This invention generally relates to packages for power circuits, and is specifically concerned with a package for a high voltage hybrid circuit having walls formed from an electrically insulative, heat conductive ceramic material, and improved electrical feedthrough structures.
Packages for hermetically sealing power hybrid circuits are known in the prior art. Such packages are typically used in airborne radar systems to protect delicate, heat generating power circuits from thermal overload and mechanical shock. Such packages include a housing formed from a heat conductive metal such as copper or a copper alloy that has been gold plated. The gold-plated base of the housing receives one or more ceramic substrates. Each substrate includes a network of conductive members on its top member, and an array of discrete electronic components and integrated circuits that are soldered onto to various junctions of the conductor network to complete the circuit. The bottom of the substrate is in turn mechanically and thermally connected to the base of the housing by indium-lead solders. A plurality of terminal connectors in the form of terminal posts provide access to the power circuit disposed on the substrates. These posts pass through the walls of the metallic housing, and terminate in thin lead wires which are in turn soldered onto various junctions within the circuit. To prevent the terminal posts from contacting the metallic housing and short-circuiting, each post is mounted in a housing wall by way of a glass post seal. To hermetically seal the circuit from the ambient atmosphere, the housing is filled with an inert gas such as nitrogen, and a metallic cover (which again may be copper or a copper alloy) is sealingly brazed or soldered around the upper edge of the housing.

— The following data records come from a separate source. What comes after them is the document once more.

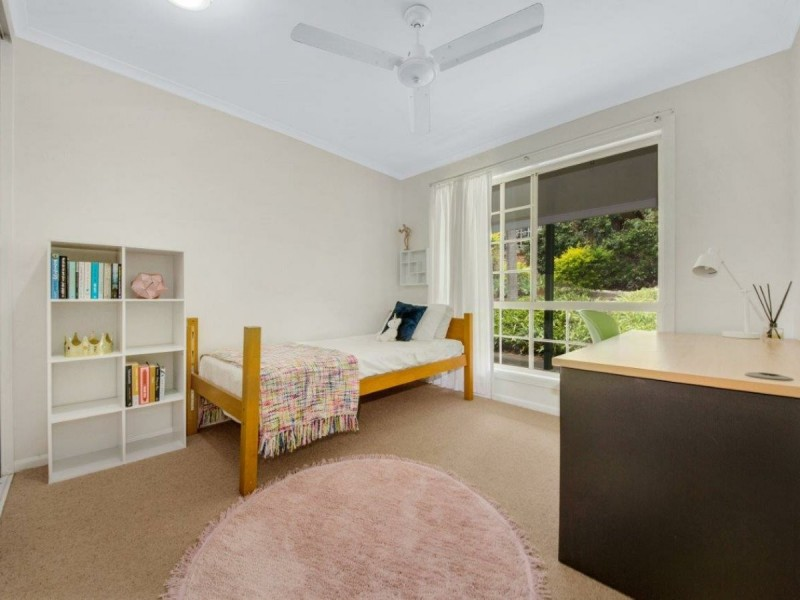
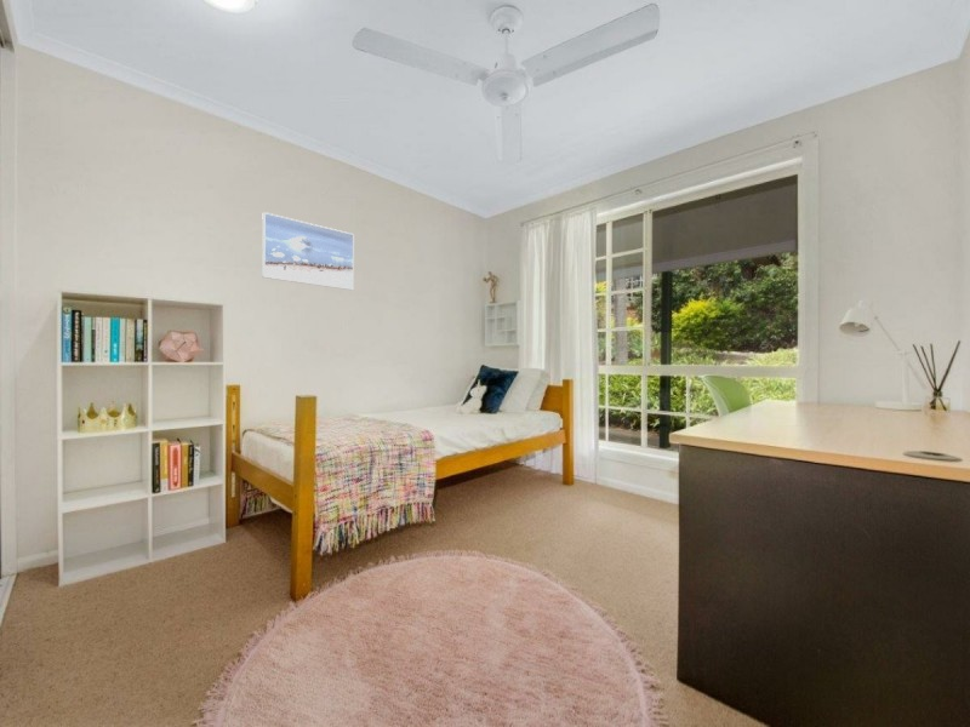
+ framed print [261,211,355,291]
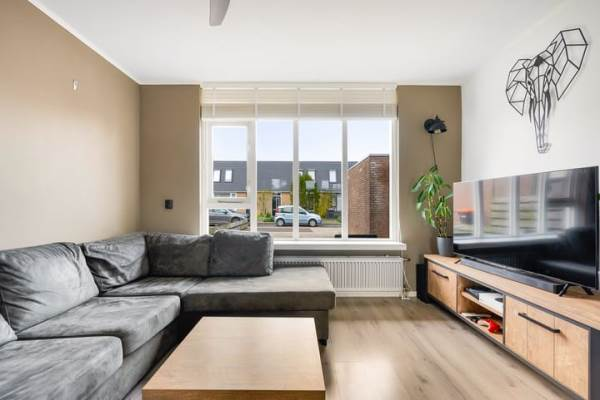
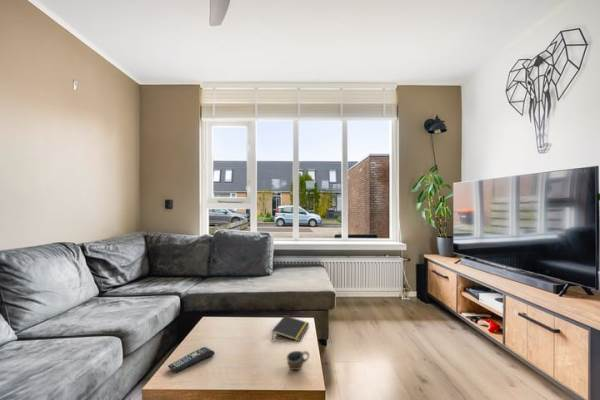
+ remote control [167,346,216,373]
+ cup [285,350,310,371]
+ notepad [271,314,310,342]
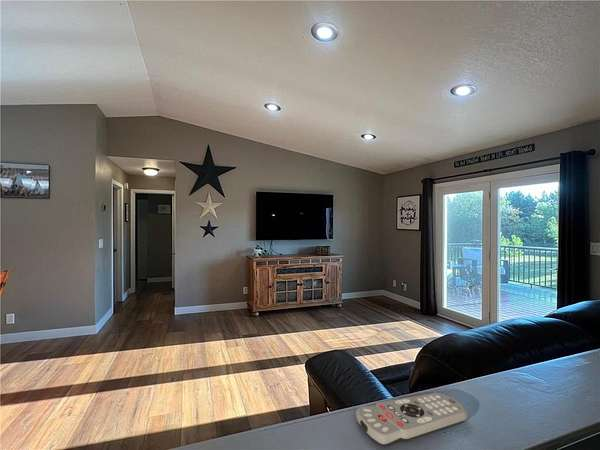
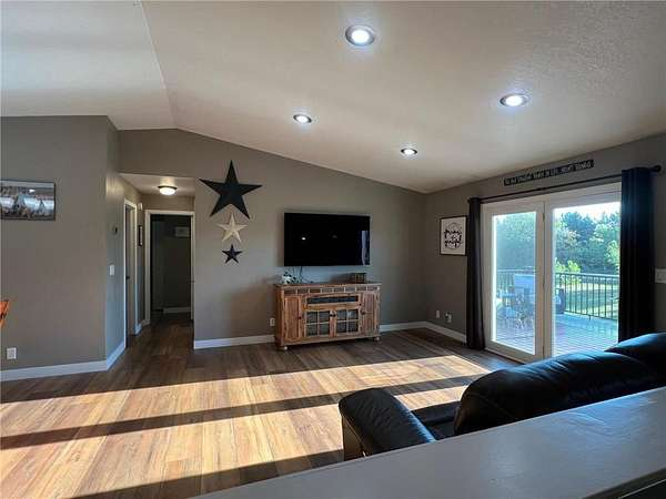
- remote control [355,392,468,447]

While such prior art hermetic packages are generally capable of protecting delicate, miniaturized hybrid power circuits from mechanical shock and thermal overload, the applicant has noted a number of areas where the performance of these packages could be improved. For example, the applicant has noted that the glass post seals that insulatively mount the terminal posts through the walls of the housing are difficult to manufacture, and are one of the areas of the package most apt to mechanical failure. Such failure can break the hermetic seal of the package, and may even cause short-circuiting to occur between the various terminal posts and the circuit. The applicant has further observed that, because the maximum diameter of the glass post seals is limited by the height of the walls of the housing, such prior art packages are incapable of handling electrical potential beyond about 2 kilovolts before arcing will occur between the terminal posts and the metal forming the housing walls. Finally, the applicant has noted that the small diameter of the terminal posts used in such prior-art hybrid circuit packages, coupled with the thin lead wires, small bonding areas between these posts and the circuit substrates, and the small spacing between adjacent posts, imposed further limits not only on the maximum voltages that can be conducted through the posts, but on the maximum amperages as well.
Clearly, a hermetic package for a miniaturized hybrid power circuit is needed which offers improved performance over the prior art packages in the areas of maximum voltage and amperage capabilities, and mechanical and electrical reliability. Ideally, such a package would be able to handle large heat loads and thermally induced stresses without mechanical failure, and would be smaller in size, lighter in weight and easier to manufacture than known prior art packages and would not rely upon glass seals to insulatively mount terminals to the walls of the package housing. Finally, it would be desirable if the package could successfully handle large electrical currents without overheating and large voltages without the occurrence of electrical arcing between the terminal posts.